Lens and sensor metadata:
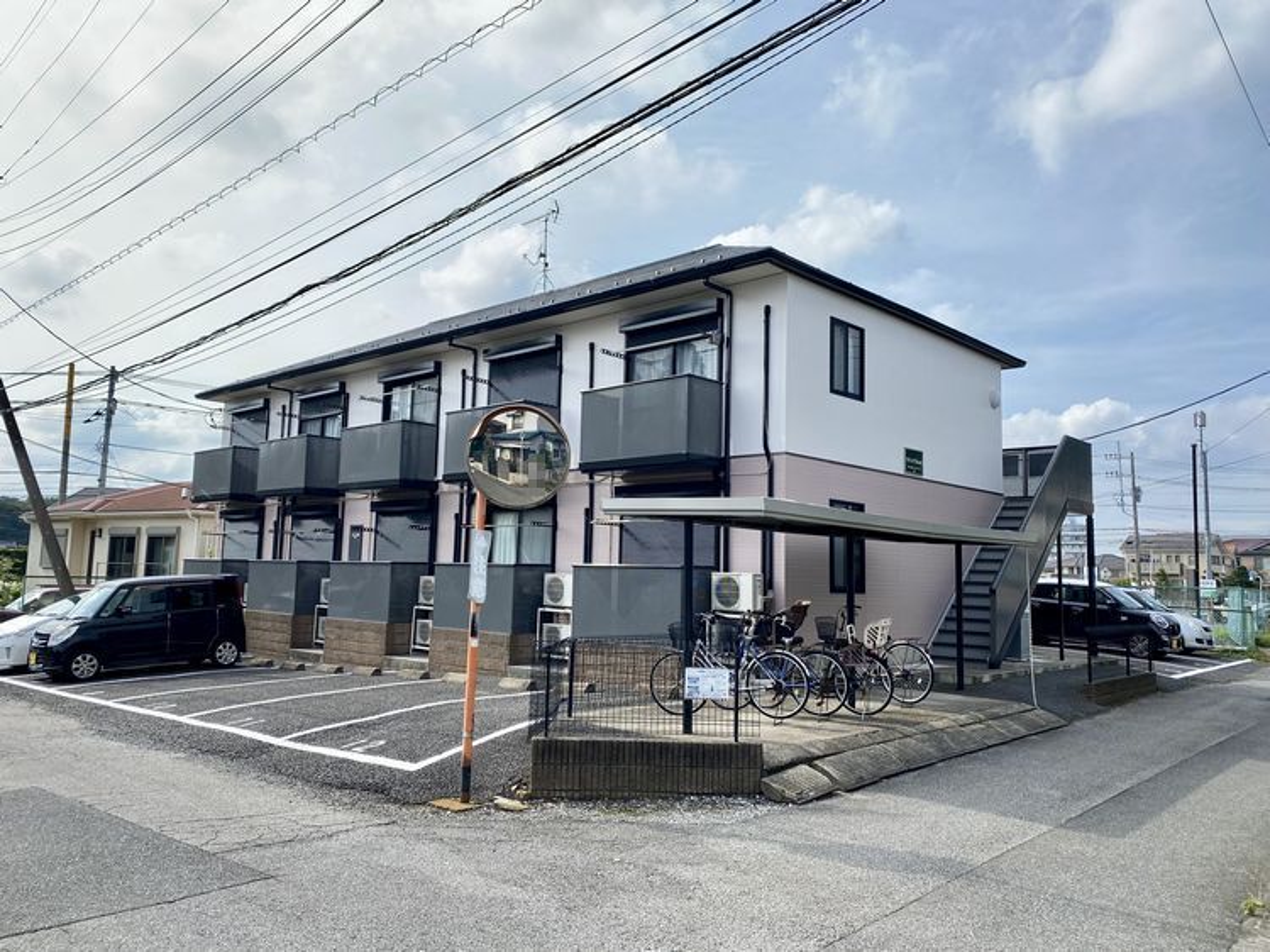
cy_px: 476
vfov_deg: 53.0
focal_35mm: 26
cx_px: 635
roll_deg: -1.9
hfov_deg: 67.3
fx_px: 954
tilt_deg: +6.3
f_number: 1.8
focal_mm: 4.25
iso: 32
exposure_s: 1/1135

* **JOB ITEM**: Repeat each entry above exactly. Omit the pictures.

* **EXERCISE SOLUTION**:
cy_px: 476
vfov_deg: 53.0
focal_35mm: 26
cx_px: 635
roll_deg: -1.9
hfov_deg: 67.3
fx_px: 954
tilt_deg: +6.3
f_number: 1.8
focal_mm: 4.25
iso: 32
exposure_s: 1/1135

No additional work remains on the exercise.